From Coinbase’s perspective, the bill also mishandles the division of labor between the SEC and CFTC. Critics argue it would erode CFTC authority over core market‑structure questions while reinforcing a more enforcement‑driven SEC regime, blunting one of the industry’s key reasons for supporting legislation in the first place. This combination turns what was meant to be a clarity exercise into a perceived tightening of constraints on tokenization, DeFi, and yield‑bearing stablecoin products.
In the near term, Coinbase’s stance reduces the probability of a quick compromise and has already contributed to delaying committee action, suggesting a slower path for comprehensive federal crypto rules. This keeps large U.S. exchanges and DeFi participants operating under overlapping enforcement‑first frameworks, discouraging aggressive product innovation in areas like tokenized securities and consumer stablecoin yields.

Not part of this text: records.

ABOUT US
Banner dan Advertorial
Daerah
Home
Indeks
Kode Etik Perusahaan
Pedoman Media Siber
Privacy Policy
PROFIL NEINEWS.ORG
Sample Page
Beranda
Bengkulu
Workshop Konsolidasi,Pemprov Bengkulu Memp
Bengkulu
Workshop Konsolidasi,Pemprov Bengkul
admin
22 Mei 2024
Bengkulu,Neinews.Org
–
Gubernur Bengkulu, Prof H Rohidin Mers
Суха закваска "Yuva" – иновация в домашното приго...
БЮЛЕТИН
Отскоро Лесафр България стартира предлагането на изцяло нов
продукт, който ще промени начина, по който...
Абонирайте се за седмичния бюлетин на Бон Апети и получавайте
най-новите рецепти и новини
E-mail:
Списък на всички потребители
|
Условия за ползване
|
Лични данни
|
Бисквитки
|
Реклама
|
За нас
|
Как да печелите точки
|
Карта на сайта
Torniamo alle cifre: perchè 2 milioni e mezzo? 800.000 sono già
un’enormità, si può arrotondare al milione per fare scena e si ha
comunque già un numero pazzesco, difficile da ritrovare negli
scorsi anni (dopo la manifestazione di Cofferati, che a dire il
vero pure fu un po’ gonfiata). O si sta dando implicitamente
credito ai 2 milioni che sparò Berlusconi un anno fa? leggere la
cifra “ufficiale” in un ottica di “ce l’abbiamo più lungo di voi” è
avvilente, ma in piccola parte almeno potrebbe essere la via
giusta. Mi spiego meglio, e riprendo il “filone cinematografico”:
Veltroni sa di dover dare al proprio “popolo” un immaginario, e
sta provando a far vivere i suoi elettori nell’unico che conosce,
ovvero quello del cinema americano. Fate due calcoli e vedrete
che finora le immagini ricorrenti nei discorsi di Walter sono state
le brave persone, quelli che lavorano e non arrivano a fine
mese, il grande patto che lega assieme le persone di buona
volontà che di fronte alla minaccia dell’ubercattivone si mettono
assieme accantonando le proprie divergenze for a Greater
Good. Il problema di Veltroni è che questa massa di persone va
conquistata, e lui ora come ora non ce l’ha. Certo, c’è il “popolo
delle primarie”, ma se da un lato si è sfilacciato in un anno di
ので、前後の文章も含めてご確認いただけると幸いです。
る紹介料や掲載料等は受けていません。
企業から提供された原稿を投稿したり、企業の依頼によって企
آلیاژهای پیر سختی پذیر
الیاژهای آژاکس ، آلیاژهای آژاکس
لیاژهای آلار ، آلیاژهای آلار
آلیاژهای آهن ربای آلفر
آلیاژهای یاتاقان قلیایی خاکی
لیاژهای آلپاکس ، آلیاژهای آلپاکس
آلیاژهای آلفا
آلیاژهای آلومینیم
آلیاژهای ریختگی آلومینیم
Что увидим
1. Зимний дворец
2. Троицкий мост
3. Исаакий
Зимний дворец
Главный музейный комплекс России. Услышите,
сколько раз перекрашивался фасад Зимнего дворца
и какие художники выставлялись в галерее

At the structural level, the episode leaves the SEC–CFTC boundary unsettled, with no durable settlement on which tokens sit where, and under what standards. For markets, that means continued jurisdictional risk embedded in U.S. listings, product design, and cross‑border flows, with global venues and non‑U.S. regulators gaining relative influence as Washington’s legislative process stalls.
Dubai’s financial regulator has formally prohibited privacy-focused cryptocurrencies from regulated exchanges operating within the Dubai International Financial Centre. The ruling, issued by the Dubai Financial Services Authority and effective January 12, bans trading, promotion, and fund activity involving privacy tokens such as Monero and Zcash on DIFC-licensed platforms. The restriction applies to regulated financial services only. Individuals remain permitted to hold privacy assets in private wallets outside regulated venues.
The DFSA cited anti-money-laundering and sanctions compliance risks as the basis for the ban. Privacy tokens and related tools, including mixers such as Tornado Cash, were explicitly referenced due to their transaction-obfuscation features. The policy reflects a regulatory preference for traceability and auditability within supervised financial systems, while stopping short of prohibiting private ownership or peer-to-peer use.
The decision reopens a broader debate over privacy and regulation in crypto markets. At a December roundtable hosted by the U.S. Securities and Exchange Commission’s Crypto Task Force, Commissioner Hester Peirce argued that privacy should not be treated as an inherent signal of criminal activity and that financial surveillance frameworks may need to evolve as digital asset adoption grows. Scrutiny of privacy tools has intensified since the 2025 conviction of Tornado Cash co-founder Roman Storm, raising unresolved questions around legal liability for developers of open-source, non-custodial software.
The episode highlights a persistent structural tension in digital asset markets. As regulated venues increasingly exclude privacy-preserving assets to meet compliance standards, demand continues to express itself through price performance and unregulated channels. The result is a growing divergence between where institutions are permitted to operate and where market interest remains strongest, reinforcing the trade-off between regulatory clarity and the original privacy ethos of crypto networks.